Tuesday, August 16, 2011

Disturbing Beauty

As I write this, Alexandra Sherman is putting the finishing touches on the fall show in the Dadian Gallery, Strength and Struggle: Haiti Continued, works by Lavar Munroe. Alexandra has been working with Mr. Munroe for months, and knows much more about him and his work than I do, so I will leave it to her to write more specifically about the artist's background, concerns, and processes.

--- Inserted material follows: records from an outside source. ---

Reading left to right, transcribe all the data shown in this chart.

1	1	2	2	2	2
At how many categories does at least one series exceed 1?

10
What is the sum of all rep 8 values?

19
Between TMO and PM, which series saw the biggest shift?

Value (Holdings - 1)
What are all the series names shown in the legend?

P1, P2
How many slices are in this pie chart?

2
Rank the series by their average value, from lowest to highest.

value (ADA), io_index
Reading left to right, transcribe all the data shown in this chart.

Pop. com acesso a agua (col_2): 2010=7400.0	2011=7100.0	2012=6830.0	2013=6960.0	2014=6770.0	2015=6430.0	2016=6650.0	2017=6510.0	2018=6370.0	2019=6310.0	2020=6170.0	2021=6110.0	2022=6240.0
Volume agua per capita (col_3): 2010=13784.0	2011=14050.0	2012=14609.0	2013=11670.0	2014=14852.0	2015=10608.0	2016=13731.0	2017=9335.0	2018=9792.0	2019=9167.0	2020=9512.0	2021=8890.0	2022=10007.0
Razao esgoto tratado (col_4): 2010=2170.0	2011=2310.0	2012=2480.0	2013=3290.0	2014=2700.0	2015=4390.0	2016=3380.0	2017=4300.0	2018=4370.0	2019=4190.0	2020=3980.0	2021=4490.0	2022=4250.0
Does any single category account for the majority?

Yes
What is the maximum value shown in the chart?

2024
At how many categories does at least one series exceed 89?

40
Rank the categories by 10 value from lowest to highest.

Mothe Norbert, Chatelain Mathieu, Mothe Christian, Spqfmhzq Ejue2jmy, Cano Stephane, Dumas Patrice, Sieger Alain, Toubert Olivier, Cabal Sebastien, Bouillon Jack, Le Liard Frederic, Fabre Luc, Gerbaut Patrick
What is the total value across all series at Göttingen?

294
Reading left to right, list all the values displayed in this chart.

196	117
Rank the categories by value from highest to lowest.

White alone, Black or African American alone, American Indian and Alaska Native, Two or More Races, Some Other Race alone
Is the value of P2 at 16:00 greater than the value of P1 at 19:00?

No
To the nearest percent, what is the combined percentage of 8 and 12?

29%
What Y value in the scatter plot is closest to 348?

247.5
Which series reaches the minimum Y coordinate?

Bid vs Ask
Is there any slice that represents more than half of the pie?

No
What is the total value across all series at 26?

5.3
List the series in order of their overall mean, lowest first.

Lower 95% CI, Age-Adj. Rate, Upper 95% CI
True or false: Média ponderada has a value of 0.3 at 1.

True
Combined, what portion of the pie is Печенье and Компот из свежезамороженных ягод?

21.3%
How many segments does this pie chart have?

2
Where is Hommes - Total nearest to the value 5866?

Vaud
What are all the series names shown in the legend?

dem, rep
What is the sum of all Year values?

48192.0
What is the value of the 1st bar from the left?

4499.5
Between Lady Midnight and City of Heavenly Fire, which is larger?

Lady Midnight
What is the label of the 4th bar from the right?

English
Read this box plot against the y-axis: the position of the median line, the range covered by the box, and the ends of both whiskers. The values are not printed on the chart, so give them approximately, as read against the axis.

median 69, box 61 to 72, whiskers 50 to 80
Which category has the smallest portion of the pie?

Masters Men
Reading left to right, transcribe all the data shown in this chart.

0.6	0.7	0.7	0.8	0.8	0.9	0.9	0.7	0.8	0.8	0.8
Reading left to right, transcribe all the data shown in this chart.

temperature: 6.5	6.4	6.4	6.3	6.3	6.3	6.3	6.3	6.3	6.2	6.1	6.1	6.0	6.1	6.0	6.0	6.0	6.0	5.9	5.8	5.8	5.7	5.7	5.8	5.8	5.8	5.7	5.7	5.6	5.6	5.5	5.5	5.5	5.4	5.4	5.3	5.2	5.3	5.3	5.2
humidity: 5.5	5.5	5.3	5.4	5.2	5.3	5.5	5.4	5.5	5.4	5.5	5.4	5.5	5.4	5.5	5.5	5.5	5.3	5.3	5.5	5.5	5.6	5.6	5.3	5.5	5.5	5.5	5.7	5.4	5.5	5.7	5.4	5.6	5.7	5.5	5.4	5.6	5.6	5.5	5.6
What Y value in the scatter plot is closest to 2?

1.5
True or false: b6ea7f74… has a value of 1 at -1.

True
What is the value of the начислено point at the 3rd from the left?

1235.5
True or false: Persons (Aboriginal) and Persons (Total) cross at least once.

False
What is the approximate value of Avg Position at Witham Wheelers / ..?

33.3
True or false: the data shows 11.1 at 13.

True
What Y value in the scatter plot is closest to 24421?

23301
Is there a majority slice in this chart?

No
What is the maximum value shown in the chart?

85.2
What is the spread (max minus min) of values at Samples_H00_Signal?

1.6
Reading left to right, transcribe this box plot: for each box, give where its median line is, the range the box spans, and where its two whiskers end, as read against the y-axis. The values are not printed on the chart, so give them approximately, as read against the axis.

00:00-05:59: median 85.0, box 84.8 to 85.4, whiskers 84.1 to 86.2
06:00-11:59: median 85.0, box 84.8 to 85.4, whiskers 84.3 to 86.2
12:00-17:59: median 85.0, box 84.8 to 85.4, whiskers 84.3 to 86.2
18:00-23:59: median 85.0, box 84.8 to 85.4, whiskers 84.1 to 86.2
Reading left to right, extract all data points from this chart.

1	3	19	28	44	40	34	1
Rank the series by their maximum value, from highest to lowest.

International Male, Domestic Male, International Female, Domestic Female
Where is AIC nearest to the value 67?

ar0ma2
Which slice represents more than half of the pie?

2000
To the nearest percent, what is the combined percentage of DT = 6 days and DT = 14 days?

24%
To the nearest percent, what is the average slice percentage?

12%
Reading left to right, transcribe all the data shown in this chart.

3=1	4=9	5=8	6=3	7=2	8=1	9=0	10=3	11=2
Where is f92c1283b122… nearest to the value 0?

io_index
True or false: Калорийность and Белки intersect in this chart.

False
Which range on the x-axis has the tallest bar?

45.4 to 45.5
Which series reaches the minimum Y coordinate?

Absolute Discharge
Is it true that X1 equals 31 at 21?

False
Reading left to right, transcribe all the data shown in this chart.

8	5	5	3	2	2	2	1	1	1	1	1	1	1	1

Lavar Munroe, Awakening Spirits,
acrylic and collage on paper
What intrigues me about Munroe's work, among many other things, is the juxtaposition of his lush color palette and impeccable composition with the disturbing nature of what is depicted. Glorious sprays of blue and green  that might at first be identified as bouquets reveal themselves as the carefully arrayed feathers of a bloody, partially-beheaded chicken. Elsewhere, a being with a bird's head, horse's hooves, and human hands, dressed in a patched yet flowing garment, leads a flock of bandaged, red-combed chickens that somehow also resemble a crowd of saints in some half-remembered, byzantine icon. A look at his website, http://lavar-munroe.com, reveals images that are even more disturbing, and equally beautiful.

Lavar Munroe, Thanksgiving, graphite drawing,
digital color, Ultrachrome K3 ink on velvet paper
All of this raises the question that I have, more than once, put to my students: What does it mean to make a beautiful artwork about something that is terrible to contemplate? Does the attractiveness of the image make the subject matter more horrifying by shocking us after inviting us to draw near? Or does our appreciation of  the delicate colors, fine drawing, and intricate composition inure us to the terror of what is depicted? Do the luxurious fabrics, well-muscled flesh, and intricate intertwining of arms, legs, and bodies in Peter Paul Rubens' Massacre of the Innocents invite us to identify with the burly soldiers, the screaming women and children, or the angels who hover above waiting to bestow flowery wreaths of victory on the innocent martyrs? What does a beautiful picture say about an ugly situation?

I think I'll wander back down the hall to the gallery, and see if the disturbing beauty of Lavar Munroe's extraordinary images offers any answers.

1 comment:

  1. The beauty of the pieces is like a force of nature. Like a thunderstorm the lightening, wind and thunder can be beautiful and terrifying at the same time. The beauty of the paintings draws me in and intensifies the horror of the scene. It gives me a heightened awareness and inspires me to do something. The beauty of the pieces also gives me hope that out of the horror there may be a remmant that can be used to bring something meaningful out of the ashes.